[Entries taken from a collection]
----------------
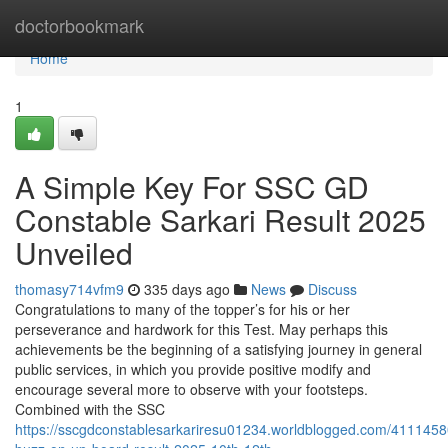
Home
doctorbookmark
Home
1
A Simple Key For SSC GD
Constable Sarkari Result 2025
Unveiled
thomasy714vfm9
335 days ago
News
Discuss
Congratulations to many of the topper’s for his or her
perseverance and hardwork for this Test. May perhaps this
achievements be the beginning of a satisfying journey in general
public services, in which you provide positive modify and
encourage several more to observe with your footsteps.
Combined with the SSC
https://sscgdconstablesarkariresu01234.worldblogged.com/411145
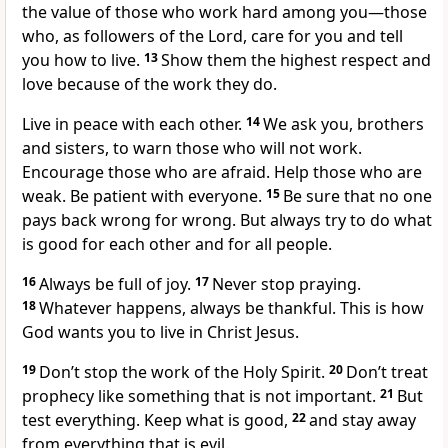
the value of those who work hard among you—those
who, as followers of the Lord, care for you and tell
you how to live.
13
Show them the highest respect and
love because of the work they do.
Live in peace with each other.
14
We ask you, brothers
and sisters, to warn those who will not work.
Encourage those who are afraid. Help those who are
weak. Be patient with everyone.
15
Be sure that no one
pays back wrong for wrong. But always try to do what
is good for each other and for all people.
16
Always be full of joy.
17
Never stop praying.
18
Whatever happens, always be thankful. This is how
God wants you to live in Christ Jesus.
19
Don’t stop the work of the Holy Spirit.
20
Don’t treat
prophecy like something that is not important.
21
But
test everything. Keep what is good,
22
and stay away
from everything that is evil.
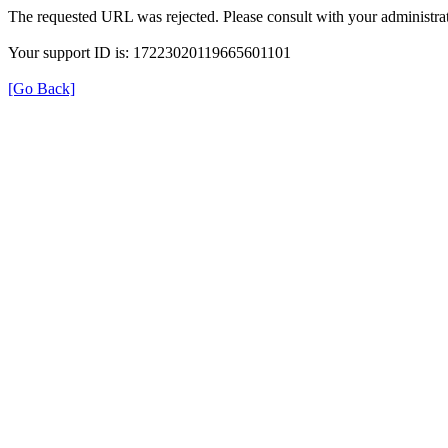
The requested URL was rejected. Please consult with your administrat
Your support ID is: 17223020119665601101
[Go Back]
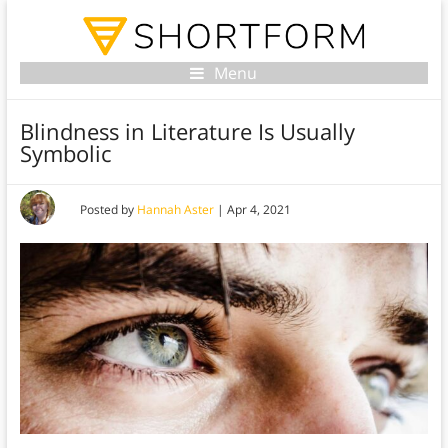
Menu
Blindness in Literature Is Usually
Symbolic
Posted by
Hannah Aster
|
Apr 4, 2021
----------------
**Exercise brief:** Go through the entries and return each line where the word "stop" occurs.

**The completed task:**
Never stop praying.
Don’t stop the work of the Holy Spirit.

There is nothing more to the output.